*** Passage to read

UNION a series of TOP statements

  • Greetings all,

    I need to select the top 5 rows for particular codes and then union and sort the results. I am using a derived table because each top statement needs an ORDER BY statement which is not allowed in UNION statements. See my sample data and my select statement below.

    With my production data the results take about 2 minutes to return BUT each of the individual TOP statements takes 3 seconds. I guess I could insert each individual TOP statement into a temp table but I'd prefer not to go that route.

    Can anyone suggest any alternatives?

    CREATE TABLE [dbo].[Test](

    [Code] [char](1) NULL,

    [AsofDate] [datetime] NULL,

    [MyValue] [int] NULL

    ) ON [PRIMARY]

    INSERT INTO TEST ([Code], [AsofDate], [MyValue]) VALUES('A','2/8/2010',1)

    INSERT INTO TEST ([Code], [AsofDate], [MyValue]) VALUES('A','2/9/2010',2)

    INSERT INTO TEST ([Code], [AsofDate], [MyValue]) VALUES('A','2/10/2010',3)

    INSERT INTO TEST ([Code], [AsofDate], [MyValue]) VALUES('A','2/11/2010',4)

    INSERT INTO TEST ([Code], [AsofDate], [MyValue]) VALUES('A','2/12/2010',5)

    INSERT INTO TEST ([Code], [AsofDate], [MyValue]) VALUES('A','2/13/2010',6)

    INSERT INTO TEST ([Code], [AsofDate], [MyValue]) VALUES('A','2/14/2010',7)

    INSERT INTO TEST ([Code], [AsofDate], [MyValue]) VALUES('A','2/15/2010',8)

    INSERT INTO TEST ([Code], [AsofDate], [MyValue]) VALUES('A','2/16/2010',9)

    INSERT INTO TEST ([Code], [AsofDate], [MyValue]) VALUES('A','2/17/2010',10)

    INSERT INTO TEST ([Code], [AsofDate], [MyValue]) VALUES('A','2/18/2010',11)

    INSERT INTO TEST ([Code], [AsofDate], [MyValue]) VALUES('A','2/19/2010',12)

    INSERT INTO TEST ([Code], [AsofDate], [MyValue]) VALUES('B','2/8/2010',1)

    INSERT INTO TEST ([Code], [AsofDate], [MyValue]) VALUES('B','2/9/2010',2)

    INSERT INTO TEST ([Code], [AsofDate], [MyValue]) VALUES('B','2/10/2010',3)

    INSERT INTO TEST ([Code], [AsofDate], [MyValue]) VALUES('B','2/11/2010',4)

    INSERT INTO TEST ([Code], [AsofDate], [MyValue]) VALUES('B','2/12/2010',5)

******

**Job 1**: How would you render this sentence from the forum post in Spanish: "With my production data the results take about 2 minutes to return BUT each of the individual TOP statements takes 3 seconds."?
**Job 2**: Which lines of the records below contain the string "kern"? Show each such line in full, treating case as significant.

*** Items

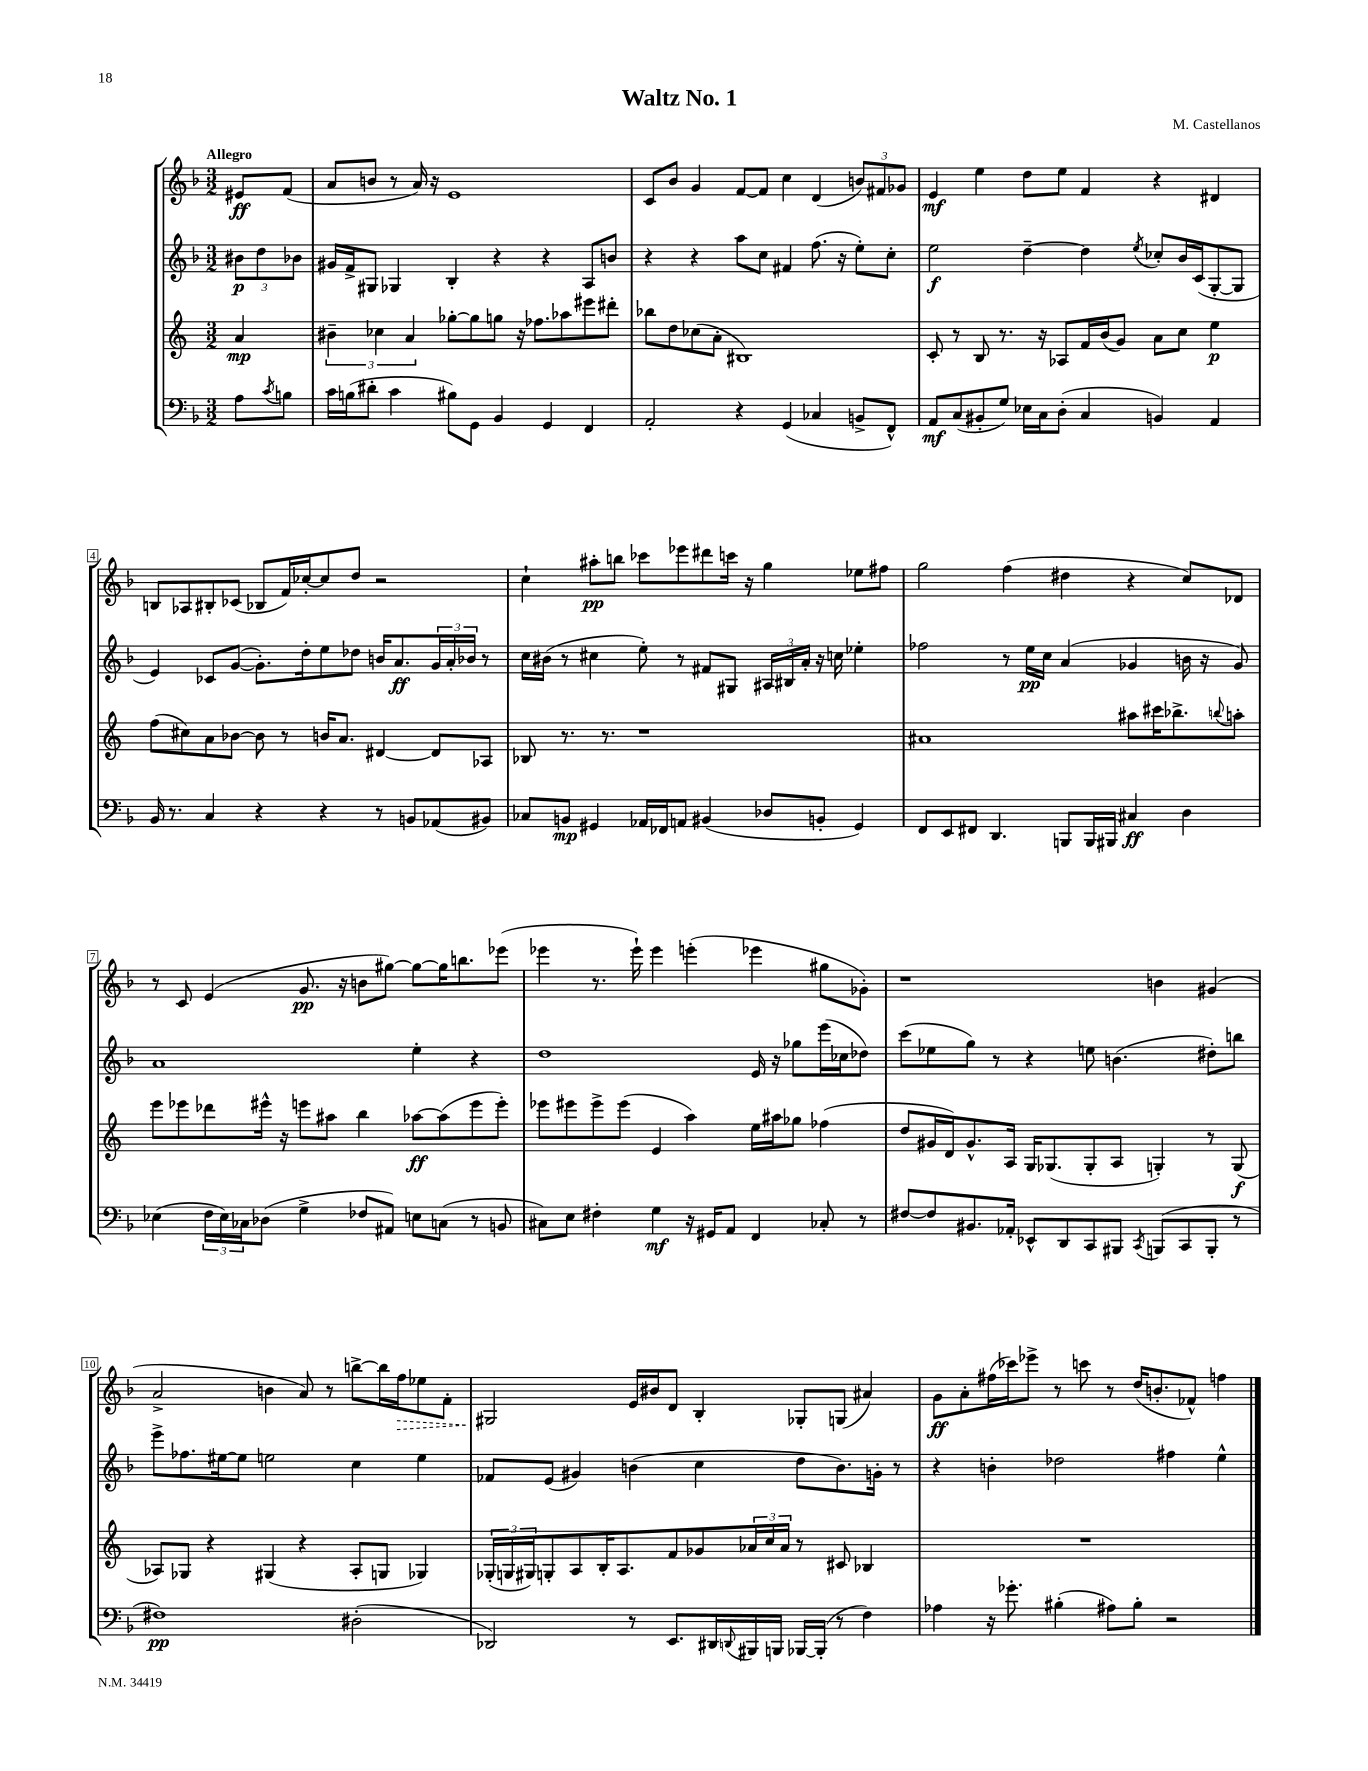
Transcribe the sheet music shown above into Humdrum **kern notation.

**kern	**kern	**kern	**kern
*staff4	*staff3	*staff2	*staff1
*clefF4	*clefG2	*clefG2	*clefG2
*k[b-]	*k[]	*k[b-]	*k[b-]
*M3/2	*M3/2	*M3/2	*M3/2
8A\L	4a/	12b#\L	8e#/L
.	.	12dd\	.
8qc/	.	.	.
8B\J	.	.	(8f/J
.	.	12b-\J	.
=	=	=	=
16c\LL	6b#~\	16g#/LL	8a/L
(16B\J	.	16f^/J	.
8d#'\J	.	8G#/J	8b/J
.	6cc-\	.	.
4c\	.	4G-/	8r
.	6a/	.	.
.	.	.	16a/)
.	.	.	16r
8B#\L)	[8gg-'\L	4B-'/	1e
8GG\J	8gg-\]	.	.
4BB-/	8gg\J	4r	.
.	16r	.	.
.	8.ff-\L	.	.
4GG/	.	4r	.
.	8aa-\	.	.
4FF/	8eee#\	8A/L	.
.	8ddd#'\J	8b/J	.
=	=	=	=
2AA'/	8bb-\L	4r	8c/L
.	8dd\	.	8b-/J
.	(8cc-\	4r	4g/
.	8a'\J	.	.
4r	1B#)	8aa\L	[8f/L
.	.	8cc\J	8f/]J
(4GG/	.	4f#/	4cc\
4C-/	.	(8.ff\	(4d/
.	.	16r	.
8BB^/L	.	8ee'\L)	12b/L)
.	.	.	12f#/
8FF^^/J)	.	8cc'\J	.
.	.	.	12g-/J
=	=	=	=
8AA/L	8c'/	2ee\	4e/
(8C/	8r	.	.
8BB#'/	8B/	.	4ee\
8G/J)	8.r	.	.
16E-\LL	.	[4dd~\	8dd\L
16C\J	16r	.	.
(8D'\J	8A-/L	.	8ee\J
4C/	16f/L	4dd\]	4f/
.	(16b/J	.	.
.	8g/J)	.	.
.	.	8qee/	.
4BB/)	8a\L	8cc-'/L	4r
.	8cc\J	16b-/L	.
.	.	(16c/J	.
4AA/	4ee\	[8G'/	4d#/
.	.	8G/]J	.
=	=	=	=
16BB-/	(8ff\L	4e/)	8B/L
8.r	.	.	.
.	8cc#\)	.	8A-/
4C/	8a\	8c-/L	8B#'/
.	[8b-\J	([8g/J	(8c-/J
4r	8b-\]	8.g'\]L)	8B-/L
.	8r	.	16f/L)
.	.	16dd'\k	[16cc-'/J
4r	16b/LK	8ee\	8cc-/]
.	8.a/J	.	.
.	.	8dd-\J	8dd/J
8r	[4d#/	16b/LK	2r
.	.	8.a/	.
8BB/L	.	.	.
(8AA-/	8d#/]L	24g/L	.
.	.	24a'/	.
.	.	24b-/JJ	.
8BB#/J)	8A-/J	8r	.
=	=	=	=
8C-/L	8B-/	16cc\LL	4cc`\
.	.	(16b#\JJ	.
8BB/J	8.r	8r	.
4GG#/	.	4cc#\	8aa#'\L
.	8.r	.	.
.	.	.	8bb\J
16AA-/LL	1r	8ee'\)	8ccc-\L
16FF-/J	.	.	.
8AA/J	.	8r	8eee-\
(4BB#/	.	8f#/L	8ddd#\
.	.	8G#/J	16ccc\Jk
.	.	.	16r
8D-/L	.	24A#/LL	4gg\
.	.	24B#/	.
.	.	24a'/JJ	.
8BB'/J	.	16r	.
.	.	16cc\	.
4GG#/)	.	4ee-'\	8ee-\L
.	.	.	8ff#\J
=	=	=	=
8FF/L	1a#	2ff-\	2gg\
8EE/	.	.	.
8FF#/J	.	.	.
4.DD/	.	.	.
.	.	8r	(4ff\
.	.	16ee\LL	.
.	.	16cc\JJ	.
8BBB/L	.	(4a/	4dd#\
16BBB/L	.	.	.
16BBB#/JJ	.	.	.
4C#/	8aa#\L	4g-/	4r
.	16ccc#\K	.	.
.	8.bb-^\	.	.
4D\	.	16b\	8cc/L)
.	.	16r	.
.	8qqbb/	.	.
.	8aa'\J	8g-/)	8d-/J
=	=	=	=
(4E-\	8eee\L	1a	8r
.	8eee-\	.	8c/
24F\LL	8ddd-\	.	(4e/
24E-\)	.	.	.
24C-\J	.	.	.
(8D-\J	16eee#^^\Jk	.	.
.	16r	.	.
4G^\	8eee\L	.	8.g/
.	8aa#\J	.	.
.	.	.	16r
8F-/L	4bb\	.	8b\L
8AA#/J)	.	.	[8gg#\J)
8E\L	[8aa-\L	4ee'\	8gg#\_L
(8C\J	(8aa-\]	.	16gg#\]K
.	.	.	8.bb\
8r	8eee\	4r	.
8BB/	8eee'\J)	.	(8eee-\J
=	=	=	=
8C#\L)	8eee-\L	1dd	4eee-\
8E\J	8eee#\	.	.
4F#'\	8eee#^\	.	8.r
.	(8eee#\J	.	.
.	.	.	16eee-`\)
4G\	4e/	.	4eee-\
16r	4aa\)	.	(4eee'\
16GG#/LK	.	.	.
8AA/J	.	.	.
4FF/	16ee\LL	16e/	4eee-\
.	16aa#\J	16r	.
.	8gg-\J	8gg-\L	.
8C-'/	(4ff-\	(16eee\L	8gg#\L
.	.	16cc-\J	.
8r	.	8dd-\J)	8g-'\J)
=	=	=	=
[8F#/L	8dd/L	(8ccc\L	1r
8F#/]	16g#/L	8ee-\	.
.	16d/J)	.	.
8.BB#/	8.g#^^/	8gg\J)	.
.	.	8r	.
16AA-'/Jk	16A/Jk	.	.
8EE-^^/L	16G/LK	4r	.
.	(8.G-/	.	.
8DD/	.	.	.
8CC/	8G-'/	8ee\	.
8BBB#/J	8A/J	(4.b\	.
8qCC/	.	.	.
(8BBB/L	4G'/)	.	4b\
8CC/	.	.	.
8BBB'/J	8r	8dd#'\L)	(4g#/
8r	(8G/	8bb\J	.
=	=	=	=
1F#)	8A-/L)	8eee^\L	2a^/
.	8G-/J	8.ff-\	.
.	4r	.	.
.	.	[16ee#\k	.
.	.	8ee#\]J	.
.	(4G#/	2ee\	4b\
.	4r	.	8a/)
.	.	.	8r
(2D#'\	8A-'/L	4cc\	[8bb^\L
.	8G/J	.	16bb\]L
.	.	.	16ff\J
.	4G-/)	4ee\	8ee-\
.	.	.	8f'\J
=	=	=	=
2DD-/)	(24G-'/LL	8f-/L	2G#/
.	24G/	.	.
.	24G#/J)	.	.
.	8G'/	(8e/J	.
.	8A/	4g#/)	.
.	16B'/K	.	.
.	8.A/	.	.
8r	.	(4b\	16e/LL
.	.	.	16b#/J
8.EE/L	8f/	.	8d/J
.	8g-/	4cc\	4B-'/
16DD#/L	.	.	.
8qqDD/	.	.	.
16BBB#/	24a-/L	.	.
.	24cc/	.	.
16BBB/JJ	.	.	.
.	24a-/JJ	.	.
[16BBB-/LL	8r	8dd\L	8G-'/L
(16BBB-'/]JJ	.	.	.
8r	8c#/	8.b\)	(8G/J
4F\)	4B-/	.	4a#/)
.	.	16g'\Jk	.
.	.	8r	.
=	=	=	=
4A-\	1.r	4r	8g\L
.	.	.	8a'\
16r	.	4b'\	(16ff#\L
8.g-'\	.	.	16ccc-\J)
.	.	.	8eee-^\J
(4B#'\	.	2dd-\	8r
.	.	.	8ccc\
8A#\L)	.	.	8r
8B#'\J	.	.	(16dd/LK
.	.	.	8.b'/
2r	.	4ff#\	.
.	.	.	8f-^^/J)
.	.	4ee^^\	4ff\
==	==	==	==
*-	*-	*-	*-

******

**Result 1**: Con mis datos de producción, los resultados tardan unos 2 minutos en devolverse, PERO cada una de las sentencias TOP individuales tarda 3 segundos.

**Result 2**:
Transcribe the sheet music shown above into Humdrum **kern notation.
**kern	**kern	**kern	**kern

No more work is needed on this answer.